- **Saved entries**
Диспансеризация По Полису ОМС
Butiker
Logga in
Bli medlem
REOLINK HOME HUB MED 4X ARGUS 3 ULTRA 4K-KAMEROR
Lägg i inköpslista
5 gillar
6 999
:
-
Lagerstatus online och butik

- **The problem**
Copy out every line of the material above word for word, with nothing changed.

- **Exercise result**
Диспансеризация По Полису ОМС
Butiker
Logga in
Bli medlem
REOLINK HOME HUB MED 4X ARGUS 3 ULTRA 4K-KAMEROR
Lägg i inköpslista
5 gillar
6 999
:
-
Lagerstatus online och butik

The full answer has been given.